Exercise goal: Using the listing below, give again exactly the lines from the line with "44: (289, 208, 0.79)" to the line with "71: (249, 299, 0.54)", inclusive, without the pictures.

Information supplied:
++++++++++++++++++++
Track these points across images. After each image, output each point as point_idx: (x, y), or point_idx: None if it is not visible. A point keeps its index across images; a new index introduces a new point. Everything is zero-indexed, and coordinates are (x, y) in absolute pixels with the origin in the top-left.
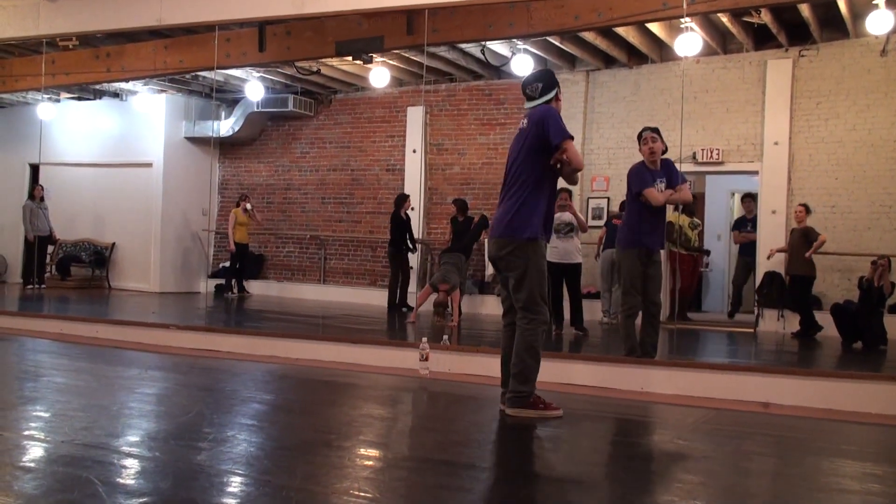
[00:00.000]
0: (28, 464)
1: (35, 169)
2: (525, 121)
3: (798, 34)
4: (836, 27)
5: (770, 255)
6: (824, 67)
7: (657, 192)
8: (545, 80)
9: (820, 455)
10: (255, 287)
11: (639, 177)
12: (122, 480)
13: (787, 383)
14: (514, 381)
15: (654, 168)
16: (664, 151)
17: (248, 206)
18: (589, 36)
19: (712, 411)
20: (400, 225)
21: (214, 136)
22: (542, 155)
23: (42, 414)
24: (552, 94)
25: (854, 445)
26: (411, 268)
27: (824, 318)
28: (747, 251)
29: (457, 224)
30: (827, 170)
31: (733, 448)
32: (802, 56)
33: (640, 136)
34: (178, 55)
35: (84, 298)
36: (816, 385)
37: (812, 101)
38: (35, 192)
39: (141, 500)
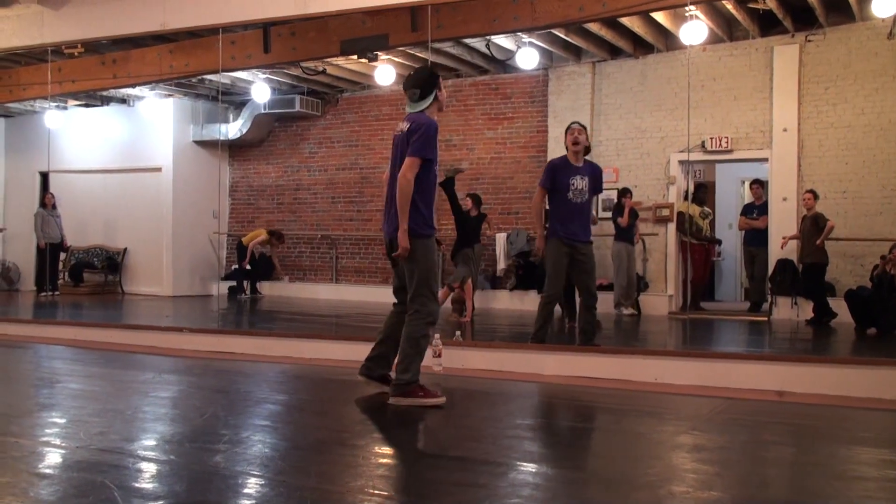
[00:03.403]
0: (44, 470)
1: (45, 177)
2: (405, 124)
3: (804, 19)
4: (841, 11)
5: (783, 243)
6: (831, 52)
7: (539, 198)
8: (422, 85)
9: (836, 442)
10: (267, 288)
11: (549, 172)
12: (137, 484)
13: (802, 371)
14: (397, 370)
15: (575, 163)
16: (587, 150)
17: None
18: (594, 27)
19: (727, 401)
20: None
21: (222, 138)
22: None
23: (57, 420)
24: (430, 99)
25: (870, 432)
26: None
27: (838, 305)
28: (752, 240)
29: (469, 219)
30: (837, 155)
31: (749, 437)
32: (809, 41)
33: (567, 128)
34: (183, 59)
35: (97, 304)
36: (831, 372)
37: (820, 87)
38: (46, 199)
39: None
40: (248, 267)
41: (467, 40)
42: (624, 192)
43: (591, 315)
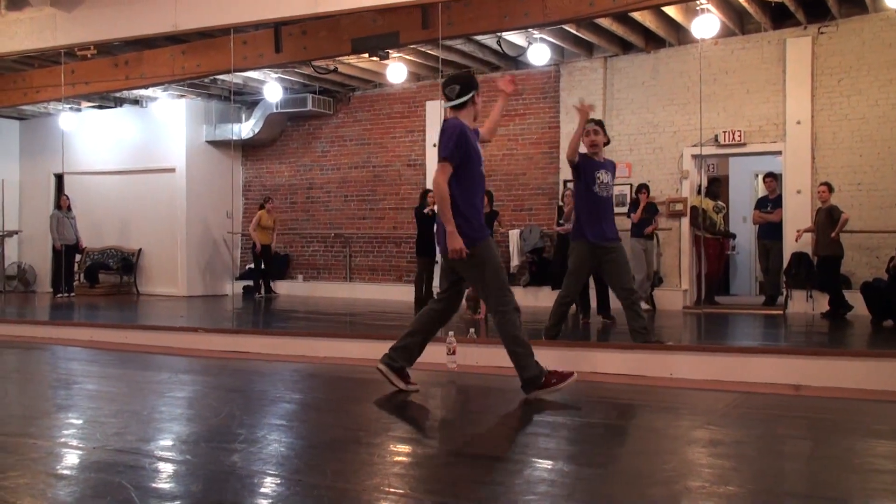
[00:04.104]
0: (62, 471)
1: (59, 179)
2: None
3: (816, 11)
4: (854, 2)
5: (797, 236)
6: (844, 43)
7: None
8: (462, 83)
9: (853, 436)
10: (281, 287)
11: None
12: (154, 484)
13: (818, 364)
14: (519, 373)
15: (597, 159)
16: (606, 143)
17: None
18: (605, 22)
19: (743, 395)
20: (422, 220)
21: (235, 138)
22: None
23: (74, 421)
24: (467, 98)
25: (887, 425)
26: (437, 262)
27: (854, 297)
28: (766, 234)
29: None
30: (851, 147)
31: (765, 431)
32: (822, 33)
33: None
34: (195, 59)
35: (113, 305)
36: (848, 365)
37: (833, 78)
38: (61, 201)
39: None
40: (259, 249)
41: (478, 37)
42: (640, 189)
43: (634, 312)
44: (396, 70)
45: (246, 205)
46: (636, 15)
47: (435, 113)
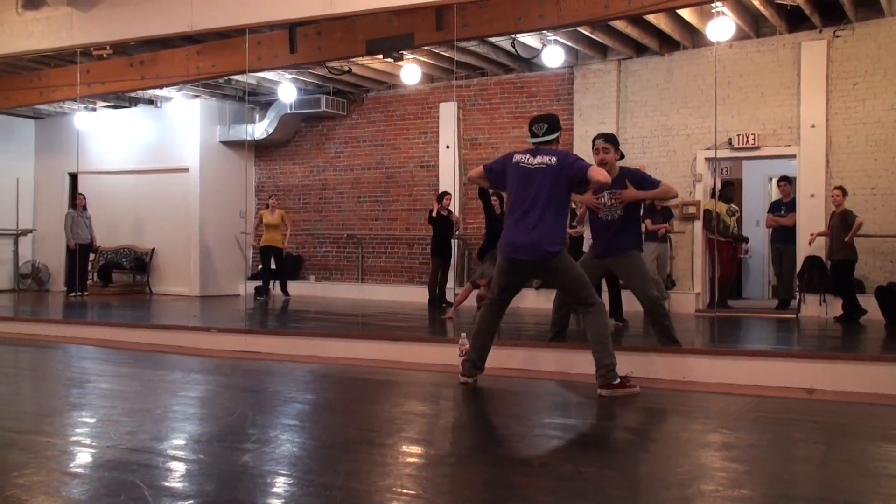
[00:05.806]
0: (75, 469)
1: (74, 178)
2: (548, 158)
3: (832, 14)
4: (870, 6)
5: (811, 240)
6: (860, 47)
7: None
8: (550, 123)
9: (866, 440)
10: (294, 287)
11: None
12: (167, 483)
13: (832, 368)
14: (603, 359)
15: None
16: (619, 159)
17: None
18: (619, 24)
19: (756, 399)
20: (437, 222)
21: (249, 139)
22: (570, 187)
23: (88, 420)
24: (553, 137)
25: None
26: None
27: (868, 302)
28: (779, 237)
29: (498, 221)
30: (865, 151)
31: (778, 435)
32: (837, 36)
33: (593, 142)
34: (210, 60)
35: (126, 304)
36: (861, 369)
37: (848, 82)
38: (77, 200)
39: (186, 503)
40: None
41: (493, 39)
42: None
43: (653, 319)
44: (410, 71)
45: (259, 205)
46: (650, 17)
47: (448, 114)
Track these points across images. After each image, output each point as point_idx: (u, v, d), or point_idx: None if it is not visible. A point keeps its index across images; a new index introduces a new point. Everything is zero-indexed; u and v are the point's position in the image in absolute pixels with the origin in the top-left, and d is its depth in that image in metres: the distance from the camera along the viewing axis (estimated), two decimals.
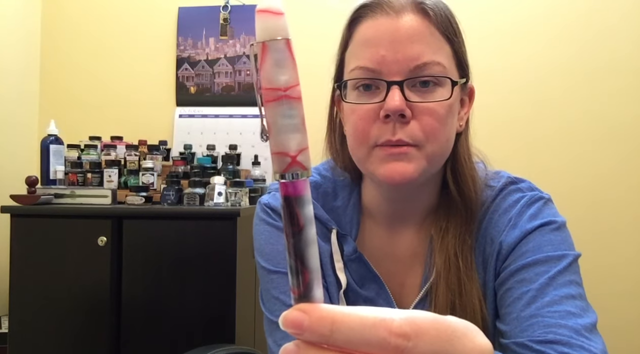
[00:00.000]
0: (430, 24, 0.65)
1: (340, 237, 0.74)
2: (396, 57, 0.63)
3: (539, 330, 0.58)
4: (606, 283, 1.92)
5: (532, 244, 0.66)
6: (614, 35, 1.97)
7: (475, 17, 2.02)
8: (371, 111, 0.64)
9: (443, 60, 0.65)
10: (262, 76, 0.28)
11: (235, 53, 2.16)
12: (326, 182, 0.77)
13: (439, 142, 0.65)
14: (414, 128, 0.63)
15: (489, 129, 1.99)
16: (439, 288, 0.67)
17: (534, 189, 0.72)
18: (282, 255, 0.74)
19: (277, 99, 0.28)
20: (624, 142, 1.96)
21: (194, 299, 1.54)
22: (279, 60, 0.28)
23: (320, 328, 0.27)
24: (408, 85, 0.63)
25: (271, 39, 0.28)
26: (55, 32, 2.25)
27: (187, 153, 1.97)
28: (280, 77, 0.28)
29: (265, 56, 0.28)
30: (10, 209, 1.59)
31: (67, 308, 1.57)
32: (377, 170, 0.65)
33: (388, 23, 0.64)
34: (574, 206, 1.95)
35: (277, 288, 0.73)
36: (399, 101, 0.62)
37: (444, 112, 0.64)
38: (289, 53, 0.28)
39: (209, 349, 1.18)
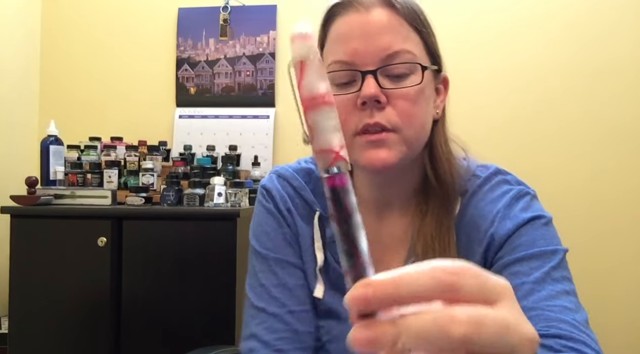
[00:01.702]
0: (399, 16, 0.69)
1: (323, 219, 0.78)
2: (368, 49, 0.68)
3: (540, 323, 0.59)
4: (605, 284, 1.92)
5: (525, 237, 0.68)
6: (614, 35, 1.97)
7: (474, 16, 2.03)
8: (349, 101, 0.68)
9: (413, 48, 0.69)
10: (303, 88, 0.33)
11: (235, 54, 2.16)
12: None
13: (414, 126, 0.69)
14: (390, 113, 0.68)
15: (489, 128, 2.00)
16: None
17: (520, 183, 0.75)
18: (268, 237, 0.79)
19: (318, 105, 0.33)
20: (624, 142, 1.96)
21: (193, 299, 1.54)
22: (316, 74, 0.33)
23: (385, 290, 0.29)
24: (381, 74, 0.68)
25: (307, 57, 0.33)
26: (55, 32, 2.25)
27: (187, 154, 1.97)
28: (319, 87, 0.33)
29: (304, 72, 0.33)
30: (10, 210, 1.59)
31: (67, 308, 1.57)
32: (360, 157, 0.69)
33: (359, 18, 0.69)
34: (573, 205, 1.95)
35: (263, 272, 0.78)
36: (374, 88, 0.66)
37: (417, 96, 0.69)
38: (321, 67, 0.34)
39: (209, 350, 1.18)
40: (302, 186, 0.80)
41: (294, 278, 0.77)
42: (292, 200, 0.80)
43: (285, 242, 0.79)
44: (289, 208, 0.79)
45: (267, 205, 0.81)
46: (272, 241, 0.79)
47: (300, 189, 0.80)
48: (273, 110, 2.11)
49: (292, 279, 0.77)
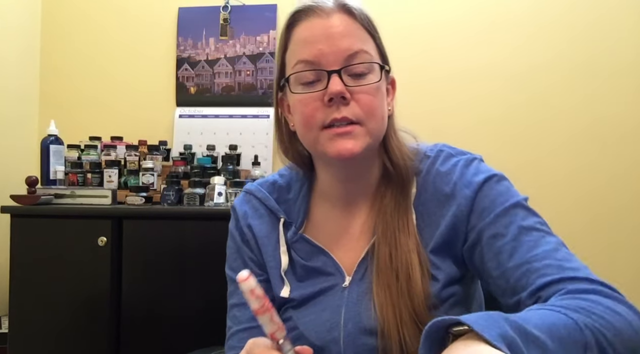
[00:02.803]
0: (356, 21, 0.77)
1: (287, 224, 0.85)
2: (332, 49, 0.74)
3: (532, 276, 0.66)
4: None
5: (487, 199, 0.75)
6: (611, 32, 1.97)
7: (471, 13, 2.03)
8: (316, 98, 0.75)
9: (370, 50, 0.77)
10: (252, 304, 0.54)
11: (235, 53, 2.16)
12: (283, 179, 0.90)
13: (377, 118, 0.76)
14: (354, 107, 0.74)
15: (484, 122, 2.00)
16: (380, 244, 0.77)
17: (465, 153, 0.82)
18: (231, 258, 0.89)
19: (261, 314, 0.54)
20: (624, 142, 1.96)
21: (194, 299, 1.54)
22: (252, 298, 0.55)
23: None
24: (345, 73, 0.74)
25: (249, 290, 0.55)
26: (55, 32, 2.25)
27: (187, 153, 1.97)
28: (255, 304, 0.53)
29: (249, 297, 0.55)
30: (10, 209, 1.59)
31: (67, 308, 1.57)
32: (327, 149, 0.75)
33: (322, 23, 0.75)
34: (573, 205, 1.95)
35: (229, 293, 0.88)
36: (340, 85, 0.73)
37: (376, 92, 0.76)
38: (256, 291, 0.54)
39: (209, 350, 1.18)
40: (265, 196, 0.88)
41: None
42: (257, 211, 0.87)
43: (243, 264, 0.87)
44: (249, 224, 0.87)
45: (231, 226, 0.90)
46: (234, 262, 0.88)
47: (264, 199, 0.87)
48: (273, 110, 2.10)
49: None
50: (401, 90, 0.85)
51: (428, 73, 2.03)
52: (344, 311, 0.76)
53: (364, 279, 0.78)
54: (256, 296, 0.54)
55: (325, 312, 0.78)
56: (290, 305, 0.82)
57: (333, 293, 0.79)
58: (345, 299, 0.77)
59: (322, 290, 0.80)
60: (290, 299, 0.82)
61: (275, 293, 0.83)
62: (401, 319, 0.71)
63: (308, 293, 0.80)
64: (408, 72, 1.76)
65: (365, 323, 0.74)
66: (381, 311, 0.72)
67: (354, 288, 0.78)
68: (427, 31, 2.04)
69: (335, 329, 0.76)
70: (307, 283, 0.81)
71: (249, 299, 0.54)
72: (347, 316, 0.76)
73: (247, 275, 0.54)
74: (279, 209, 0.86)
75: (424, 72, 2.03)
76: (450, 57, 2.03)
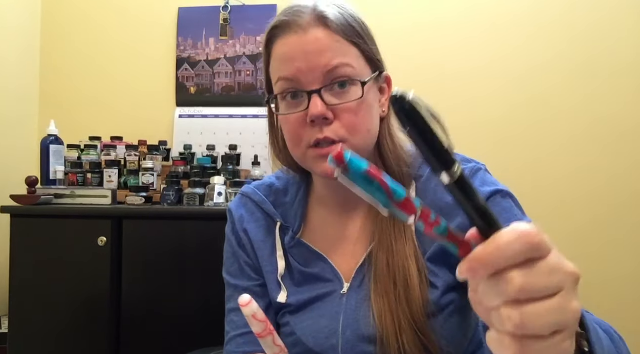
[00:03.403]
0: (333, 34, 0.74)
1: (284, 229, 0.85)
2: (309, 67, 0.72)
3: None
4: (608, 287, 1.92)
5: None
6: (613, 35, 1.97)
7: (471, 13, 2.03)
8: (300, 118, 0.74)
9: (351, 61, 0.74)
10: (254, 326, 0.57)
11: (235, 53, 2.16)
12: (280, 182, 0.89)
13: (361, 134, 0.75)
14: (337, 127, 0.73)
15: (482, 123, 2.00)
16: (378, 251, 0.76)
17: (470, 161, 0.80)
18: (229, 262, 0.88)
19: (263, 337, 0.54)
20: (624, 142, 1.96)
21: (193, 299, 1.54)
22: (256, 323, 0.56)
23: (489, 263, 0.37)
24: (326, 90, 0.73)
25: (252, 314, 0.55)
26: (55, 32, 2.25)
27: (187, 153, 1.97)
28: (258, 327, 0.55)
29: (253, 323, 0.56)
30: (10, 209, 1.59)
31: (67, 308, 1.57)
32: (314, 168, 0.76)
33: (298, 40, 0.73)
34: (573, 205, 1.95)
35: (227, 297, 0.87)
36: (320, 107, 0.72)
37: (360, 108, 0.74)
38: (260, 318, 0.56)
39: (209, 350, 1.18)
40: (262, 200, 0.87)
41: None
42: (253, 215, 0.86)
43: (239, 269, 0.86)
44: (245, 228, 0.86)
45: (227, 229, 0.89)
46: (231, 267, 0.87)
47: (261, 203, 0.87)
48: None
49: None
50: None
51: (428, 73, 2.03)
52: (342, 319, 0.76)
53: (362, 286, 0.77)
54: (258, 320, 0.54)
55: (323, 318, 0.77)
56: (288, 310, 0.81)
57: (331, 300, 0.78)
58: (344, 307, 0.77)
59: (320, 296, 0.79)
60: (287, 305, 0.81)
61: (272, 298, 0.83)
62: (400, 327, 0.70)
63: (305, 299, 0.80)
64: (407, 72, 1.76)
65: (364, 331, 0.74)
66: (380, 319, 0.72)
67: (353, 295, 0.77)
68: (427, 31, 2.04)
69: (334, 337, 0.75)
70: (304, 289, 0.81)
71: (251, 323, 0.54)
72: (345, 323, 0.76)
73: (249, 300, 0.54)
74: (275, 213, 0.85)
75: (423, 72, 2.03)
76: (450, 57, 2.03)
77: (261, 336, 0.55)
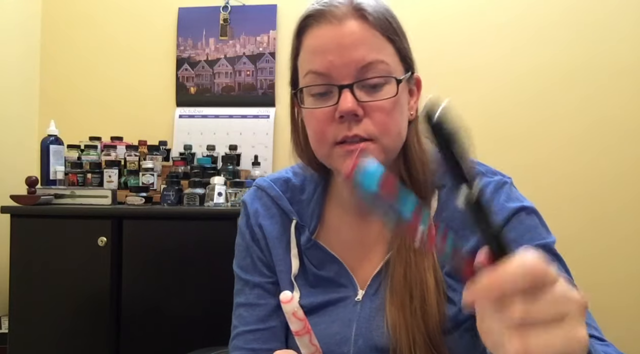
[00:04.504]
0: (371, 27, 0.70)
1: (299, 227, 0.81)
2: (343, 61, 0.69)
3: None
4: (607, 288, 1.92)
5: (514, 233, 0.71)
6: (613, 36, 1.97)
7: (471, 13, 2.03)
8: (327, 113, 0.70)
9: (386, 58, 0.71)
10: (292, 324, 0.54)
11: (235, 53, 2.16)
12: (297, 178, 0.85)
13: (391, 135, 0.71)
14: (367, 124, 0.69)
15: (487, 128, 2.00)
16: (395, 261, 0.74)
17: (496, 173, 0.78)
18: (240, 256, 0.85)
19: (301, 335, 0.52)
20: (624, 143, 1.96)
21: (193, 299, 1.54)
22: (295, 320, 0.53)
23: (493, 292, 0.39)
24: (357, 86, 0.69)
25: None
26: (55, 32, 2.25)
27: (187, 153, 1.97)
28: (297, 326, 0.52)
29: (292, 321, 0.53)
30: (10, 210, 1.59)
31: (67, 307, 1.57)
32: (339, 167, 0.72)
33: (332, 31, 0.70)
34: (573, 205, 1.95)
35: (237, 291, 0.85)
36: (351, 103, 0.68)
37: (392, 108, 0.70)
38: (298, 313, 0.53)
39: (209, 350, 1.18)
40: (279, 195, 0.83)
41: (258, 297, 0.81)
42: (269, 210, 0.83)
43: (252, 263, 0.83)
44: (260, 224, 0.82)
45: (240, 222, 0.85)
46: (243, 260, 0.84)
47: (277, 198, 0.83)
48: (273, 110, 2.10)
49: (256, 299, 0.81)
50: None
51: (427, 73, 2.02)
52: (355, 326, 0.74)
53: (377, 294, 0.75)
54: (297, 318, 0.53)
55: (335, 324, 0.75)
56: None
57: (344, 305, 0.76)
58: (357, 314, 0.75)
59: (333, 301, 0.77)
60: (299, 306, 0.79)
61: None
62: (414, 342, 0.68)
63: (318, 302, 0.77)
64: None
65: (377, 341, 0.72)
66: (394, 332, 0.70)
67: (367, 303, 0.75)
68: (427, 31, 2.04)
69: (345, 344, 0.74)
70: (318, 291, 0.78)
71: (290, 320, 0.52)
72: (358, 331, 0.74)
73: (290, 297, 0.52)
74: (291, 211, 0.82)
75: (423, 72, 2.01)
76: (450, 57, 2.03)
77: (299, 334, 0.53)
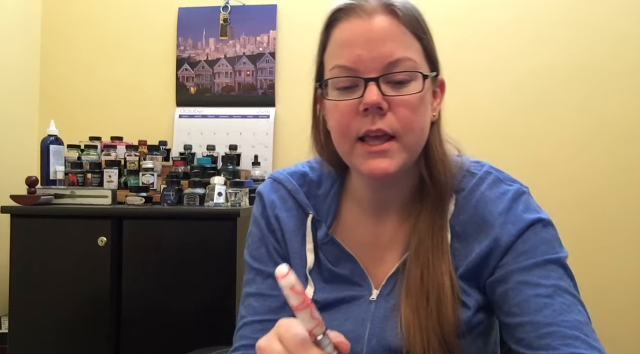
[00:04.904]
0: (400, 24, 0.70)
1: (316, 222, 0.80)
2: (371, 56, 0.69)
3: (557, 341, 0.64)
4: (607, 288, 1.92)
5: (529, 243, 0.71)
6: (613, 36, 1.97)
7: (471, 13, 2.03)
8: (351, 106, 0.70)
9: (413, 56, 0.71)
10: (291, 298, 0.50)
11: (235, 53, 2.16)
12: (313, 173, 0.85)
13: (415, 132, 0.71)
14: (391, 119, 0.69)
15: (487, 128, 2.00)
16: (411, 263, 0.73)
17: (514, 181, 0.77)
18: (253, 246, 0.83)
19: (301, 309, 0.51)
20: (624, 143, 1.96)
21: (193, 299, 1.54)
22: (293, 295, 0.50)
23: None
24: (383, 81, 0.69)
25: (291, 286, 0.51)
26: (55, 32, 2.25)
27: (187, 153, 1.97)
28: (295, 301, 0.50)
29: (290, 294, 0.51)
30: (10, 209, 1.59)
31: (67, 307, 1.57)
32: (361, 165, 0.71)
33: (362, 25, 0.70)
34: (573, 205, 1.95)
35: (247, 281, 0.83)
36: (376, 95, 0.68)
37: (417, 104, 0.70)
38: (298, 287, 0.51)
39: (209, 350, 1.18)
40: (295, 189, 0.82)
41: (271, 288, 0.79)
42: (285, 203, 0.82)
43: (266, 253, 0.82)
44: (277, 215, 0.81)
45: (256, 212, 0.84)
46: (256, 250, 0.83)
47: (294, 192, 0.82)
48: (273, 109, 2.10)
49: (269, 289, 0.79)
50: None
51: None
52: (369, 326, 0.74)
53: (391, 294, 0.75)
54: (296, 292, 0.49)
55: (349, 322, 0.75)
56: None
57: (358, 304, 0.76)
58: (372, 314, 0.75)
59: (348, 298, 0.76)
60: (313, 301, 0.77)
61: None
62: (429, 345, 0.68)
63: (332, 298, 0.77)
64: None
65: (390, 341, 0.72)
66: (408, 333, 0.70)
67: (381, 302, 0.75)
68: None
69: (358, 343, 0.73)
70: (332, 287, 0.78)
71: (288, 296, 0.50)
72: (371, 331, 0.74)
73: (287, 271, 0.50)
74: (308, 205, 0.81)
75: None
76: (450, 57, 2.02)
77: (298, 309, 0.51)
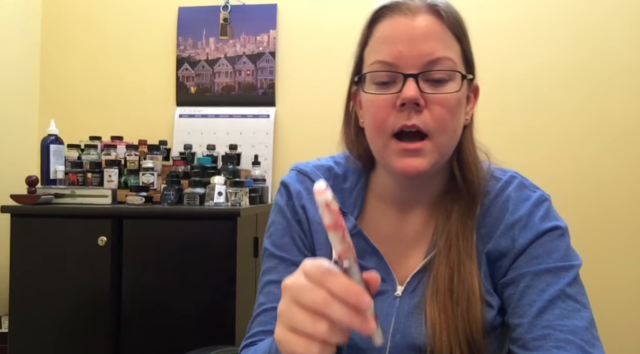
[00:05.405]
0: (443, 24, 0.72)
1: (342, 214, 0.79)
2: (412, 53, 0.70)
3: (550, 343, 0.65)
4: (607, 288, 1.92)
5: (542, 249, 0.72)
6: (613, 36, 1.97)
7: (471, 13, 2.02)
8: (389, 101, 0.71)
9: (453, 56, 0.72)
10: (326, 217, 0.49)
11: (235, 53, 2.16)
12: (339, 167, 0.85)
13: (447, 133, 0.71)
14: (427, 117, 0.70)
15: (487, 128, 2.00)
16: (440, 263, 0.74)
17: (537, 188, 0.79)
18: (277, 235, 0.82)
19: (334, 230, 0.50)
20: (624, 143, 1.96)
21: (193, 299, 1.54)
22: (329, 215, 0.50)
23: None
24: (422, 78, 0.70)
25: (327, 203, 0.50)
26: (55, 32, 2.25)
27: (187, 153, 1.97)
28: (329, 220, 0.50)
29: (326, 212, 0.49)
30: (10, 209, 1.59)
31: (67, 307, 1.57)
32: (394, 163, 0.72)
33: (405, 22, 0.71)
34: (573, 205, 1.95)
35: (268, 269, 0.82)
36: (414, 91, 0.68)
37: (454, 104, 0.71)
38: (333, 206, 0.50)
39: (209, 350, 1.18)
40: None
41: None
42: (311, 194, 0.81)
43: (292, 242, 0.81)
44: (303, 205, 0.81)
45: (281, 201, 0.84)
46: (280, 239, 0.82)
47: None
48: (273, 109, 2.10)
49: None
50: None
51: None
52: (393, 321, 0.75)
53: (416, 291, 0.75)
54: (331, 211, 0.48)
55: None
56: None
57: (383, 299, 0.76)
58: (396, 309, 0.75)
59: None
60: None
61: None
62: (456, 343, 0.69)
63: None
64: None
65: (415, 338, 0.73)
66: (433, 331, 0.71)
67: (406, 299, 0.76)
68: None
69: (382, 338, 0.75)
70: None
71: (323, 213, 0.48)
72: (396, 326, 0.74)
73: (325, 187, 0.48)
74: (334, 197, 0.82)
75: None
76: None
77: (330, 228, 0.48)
++++++++++++++++++++
Answer box:
44: (289, 208, 0.79)
45: (267, 205, 0.81)
46: (272, 241, 0.79)
47: (300, 189, 0.80)
48: (273, 110, 2.11)
49: (292, 279, 0.77)
[00:02.803]
0: (356, 21, 0.77)
1: (287, 224, 0.85)
2: (332, 49, 0.74)
3: (532, 276, 0.66)
4: None
5: (487, 199, 0.75)
6: (611, 32, 1.97)
7: (471, 13, 2.03)
8: (316, 98, 0.75)
9: (370, 50, 0.77)
10: (252, 304, 0.54)
11: (235, 53, 2.16)
12: (283, 179, 0.90)
13: (377, 118, 0.76)
14: (354, 107, 0.74)
15: (484, 122, 2.00)
16: (380, 244, 0.77)
17: (465, 153, 0.82)
18: (231, 258, 0.89)
19: (261, 314, 0.54)
20: (624, 142, 1.96)
21: (194, 299, 1.54)
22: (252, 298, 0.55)
23: None
24: (345, 73, 0.74)
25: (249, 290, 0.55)
26: (55, 32, 2.25)
27: (187, 153, 1.97)
28: (255, 304, 0.53)
29: (249, 297, 0.55)
30: (10, 209, 1.59)
31: (67, 308, 1.57)
32: (327, 149, 0.75)
33: (322, 23, 0.75)
34: (573, 205, 1.95)
35: (229, 293, 0.88)
36: (340, 85, 0.73)
37: (376, 92, 0.76)
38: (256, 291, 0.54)
39: (209, 350, 1.18)
40: (265, 196, 0.88)
41: None
42: (257, 211, 0.87)
43: (243, 264, 0.87)
44: (249, 224, 0.87)
45: (231, 226, 0.90)
46: (234, 262, 0.88)
47: (264, 199, 0.87)
48: (273, 110, 2.10)
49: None
50: (401, 90, 0.85)
51: (428, 73, 2.03)
52: (344, 311, 0.76)
53: (364, 279, 0.78)
54: (256, 296, 0.54)
55: (325, 312, 0.78)
56: (290, 305, 0.82)
57: (333, 293, 0.79)
58: (345, 299, 0.77)
59: (322, 290, 0.80)
60: (290, 299, 0.82)
61: (275, 293, 0.83)
62: (401, 319, 0.71)
63: (308, 293, 0.80)
64: (408, 72, 1.76)
65: (365, 323, 0.74)
66: (381, 311, 0.72)
67: (354, 288, 0.78)
68: (427, 31, 2.04)
69: (335, 329, 0.76)
70: (307, 283, 0.81)
71: (249, 299, 0.54)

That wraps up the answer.